#### What needs to be done
What is needed is an exact copy of the records below, minus any pictures.

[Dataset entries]

:::

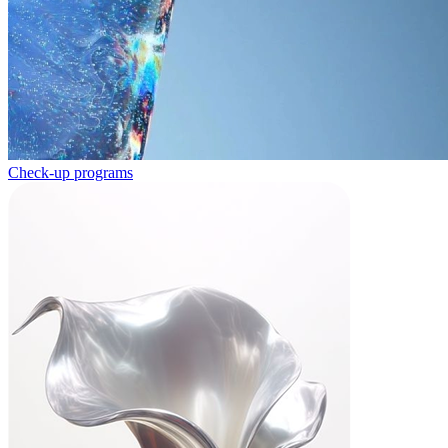
Check-up programs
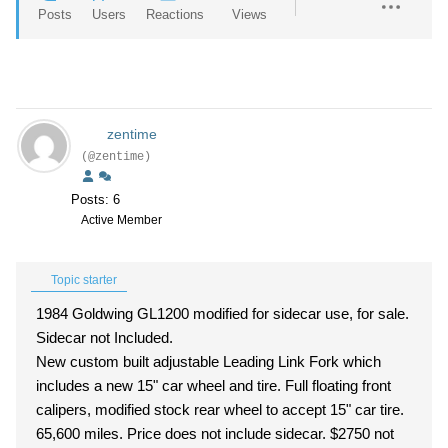
Posts
Users
Reactions
Views
zentime
(@zentime)
Posts: 6
Active Member
Topic starter
1984 Goldwing GL1200 modified for sidecar use, for sale.
Sidecar not Included.
New custom built adjustable Leading Link Fork which
includes a new 15" car wheel and tire. Full floating front
calipers, modified stock rear wheel to accept 15" car tire.
65,600 miles. Price does not include sidecar. $2750 not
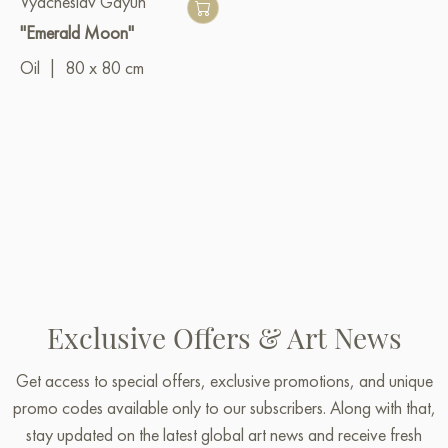
Vyacheslav Gayun
"Emerald Moon"
Oil
|
80 x 80 cm
Exclusive Offers & Art News
Get access to special offers, exclusive promotions, and unique
promo codes available only to our subscribers. Along with that,
stay updated on the latest global art news and receive fresh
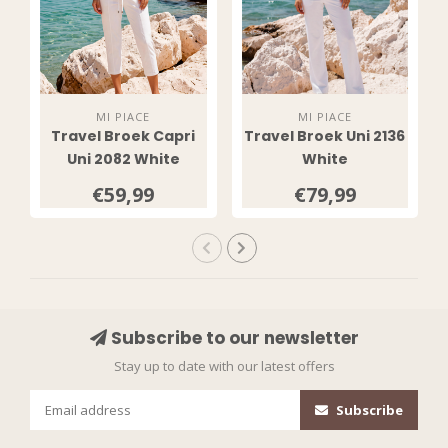
MI PIACE
MI PIACE
Travel Broek Capri
Travel Broek Uni 2136
Uni 2082 White
White
€59,99
€79,99
Subscribe to our newsletter
Stay up to date with our latest offers
Subscribe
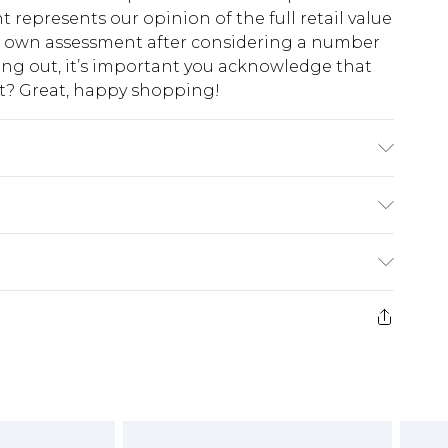
t represents our opinion of the full retail value
ur own assessment after considering a number
king out, it’s important you acknowledge that
at? Great, happy shopping!
abric used, colour may transfer.
$10.99
 cash refunds. For any orders placed before the
$17.99
 returned we will honour a cash refund. Upon
ve credit to your boohoo account or as a
$16.99
e 21 days from the day you receive it, to send
$29.99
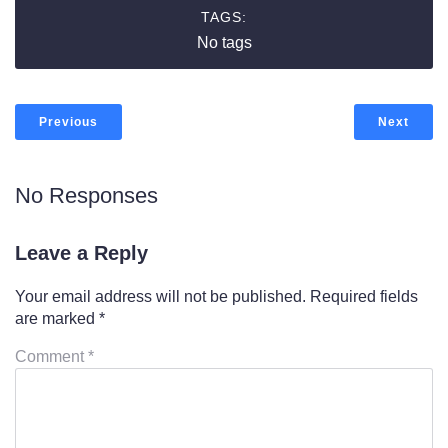
TAGS:
No tags
Previous
Next
No Responses
Leave a Reply
Your email address will not be published.
Required fields
are marked
*
Comment
*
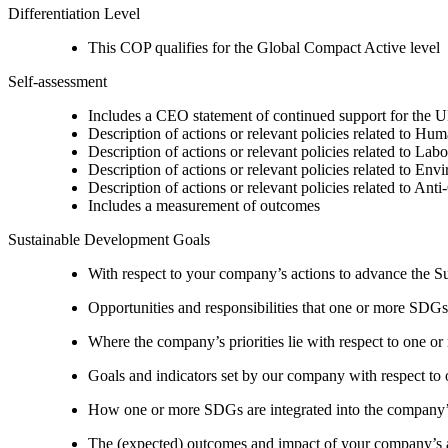
Differentiation Level
This COP qualifies for the Global Compact Active level
Self-assessment
Includes a CEO statement of continued support for the U
Description of actions or relevant policies related to Hu
Description of actions or relevant policies related to Lab
Description of actions or relevant policies related to Env
Description of actions or relevant policies related to Ant
Includes a measurement of outcomes
Sustainable Development Goals
With respect to your company’s actions to advance the S
Opportunities and responsibilities that one or more SDGs
Where the company’s priorities lie with respect to one 
Goals and indicators set by our company with respect t
How one or more SDGs are integrated into the company’
The (expected) outcomes and impact of your company’s ac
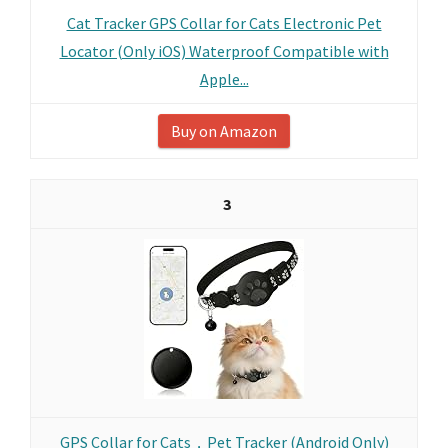
Cat Tracker GPS Collar for Cats Electronic Pet
Locator (Only iOS) Waterproof Compatible with
Apple...
Buy on Amazon
3
GPS Collar for Cats，Pet Tracker (Android Only)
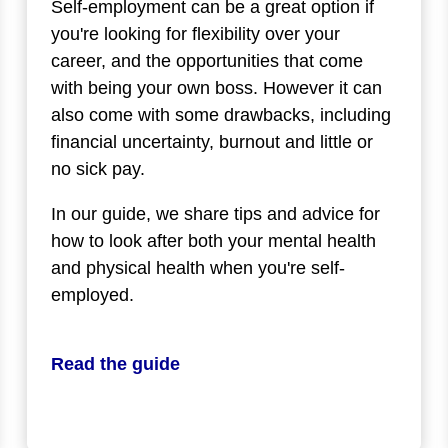
Self-employment can be a great option if
you're looking for flexibility over your
career, and the opportunities that come
with being your own boss. However it can
also come with some drawbacks, including
financial uncertainty, burnout and little or
no sick pay.
In our guide, we share tips and advice for
how to look after both your mental health
and physical health when you're self-
employed.
Read the guide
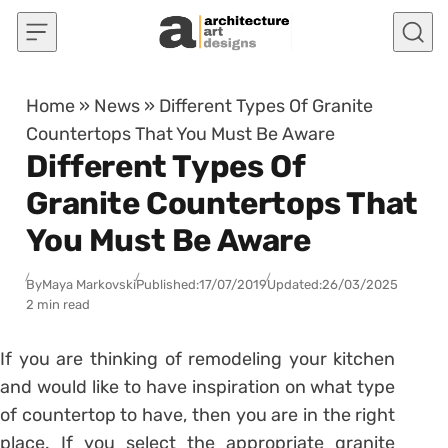
Skip to content
Home
»
News
»
Different Types Of Granite
Countertops That You Must Be Aware
Different Types Of
Granite Countertops That
You Must Be Aware
By
Maya Markovski
Published:
17/07/2019
Updated:
26/03/2025
2 min read
If you are thinking of remodeling your kitchen
and would like to have inspiration on what type
of countertop to have, then you are in the right
place. If you select the appropriate granite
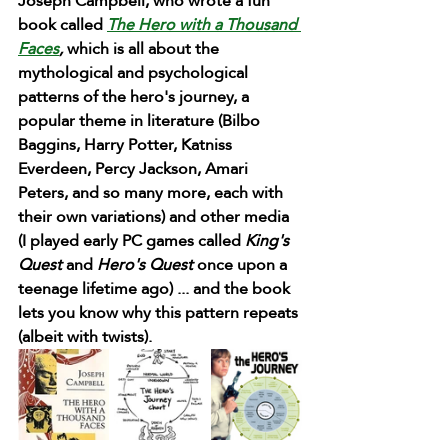
Joseph Campbell, who wrote a fun 
book called 
The Hero with a Thousand 
Faces
,
 which is all about the 
mythological and psychological 
patterns of the hero's journey, a 
popular theme in literature (Bilbo 
Baggins, Harry Potter, Katniss 
Everdeen, Percy Jackson, Amari 
Peters, and so many more, each with 
their own variations) and other media 
(I played early PC games called 
King's 
Quest
 and 
Hero's Quest
 once upon a 
teenage lifetime ago) ... and the book 
lets you know why this pattern repeats 
(albeit with twists).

:::

#### Task response
Check-up programs
Posts
Users
Reactions
Views
zentime
(@zentime)
Posts: 6
Active Member
Topic starter
1984 Goldwing GL1200 modified for sidecar use, for sale.
Sidecar not Included.
New custom built adjustable Leading Link Fork which
includes a new 15" car wheel and tire. Full floating front
calipers, modified stock rear wheel to accept 15" car tire.
65,600 miles. Price does not include sidecar. $2750 not
Vyacheslav Gayun
"Emerald Moon"
Oil
|
80 x 80 cm
Exclusive Offers & Art News
Get access to special offers, exclusive promotions, and unique
promo codes available only to our subscribers. Along with that,
stay updated on the latest global art news and receive fresh
MI PIACE
MI PIACE
Travel Broek Capri
Travel Broek Uni 2136
Uni 2082 White
White
€59,99
€79,99
Subscribe to our newsletter
Stay up to date with our latest offers
Subscribe
t represents our opinion of the full retail value
ur own assessment after considering a number
king out, it’s important you acknowledge that
at? Great, happy shopping!
abric used, colour may transfer.
$10.99
 cash refunds. For any orders placed before the
$17.99
 returned we will honour a cash refund. Upon
ve credit to your boohoo account or as a
$16.99
e 21 days from the day you receive it, to send
$29.99
TAGS:
No tags
Previous
Next
No Responses
Leave a Reply
Your email address will not be published.
Required fields
are marked
*
Comment
*
Differentiation Level
This COP qualifies for the Global Compact Active level
Self-assessment
Includes a CEO statement of continued support for the U
Description of actions or relevant policies related to Hu
Description of actions or relevant policies related to Lab
Description of actions or relevant policies related to Env
Description of actions or relevant policies related to Ant
Includes a measurement of outcomes
Sustainable Development Goals
With respect to your company’s actions to advance the S
Opportunities and responsibilities that one or more SDGs
Where the company’s priorities lie with respect to one 
Goals and indicators set by our company with respect t
How one or more SDGs are integrated into the company’
The (expected) outcomes and impact of your company’s ac
Cat Tracker GPS Collar for Cats Electronic Pet
Locator (Only iOS) Waterproof Compatible with
Apple...
Buy on Amazon
3
GPS Collar for Cats，Pet Tracker (Android Only)
Self-employment can be a great option if
you're looking for flexibility over your
career, and the opportunities that come
with being your own boss. However it can
also come with some drawbacks, including
financial uncertainty, burnout and little or
no sick pay.
In our guide, we share tips and advice for
how to look after both your mental health
and physical health when you're self-
employed.
Read the guide
Skip to content
Home
»
News
»
Different Types Of Granite
Countertops That You Must Be Aware
Different Types Of
Granite Countertops That
You Must Be Aware
By
Maya Markovski
Published:
17/07/2019
Updated:
26/03/2025
2 min read
If you are thinking of remodeling your kitchen
and would like to have inspiration on what type
of countertop to have, then you are in the right
place. If you select the appropriate granite
Joseph Campbell, who wrote a fun 
book called 
The Hero with a Thousand 
Faces
,
 which is all about the 
mythological and psychological 
patterns of the hero's journey, a 
popular theme in literature (Bilbo 
Baggins, Harry Potter, Katniss 
Everdeen, Percy Jackson, Amari 
Peters, and so many more, each with 
their own variations) and other media 
(I played early PC games called 
King's 
Quest
 and 
Hero's Quest
 once upon a 
teenage lifetime ago) ... and the book 
lets you know why this pattern repeats 
(albeit with twists).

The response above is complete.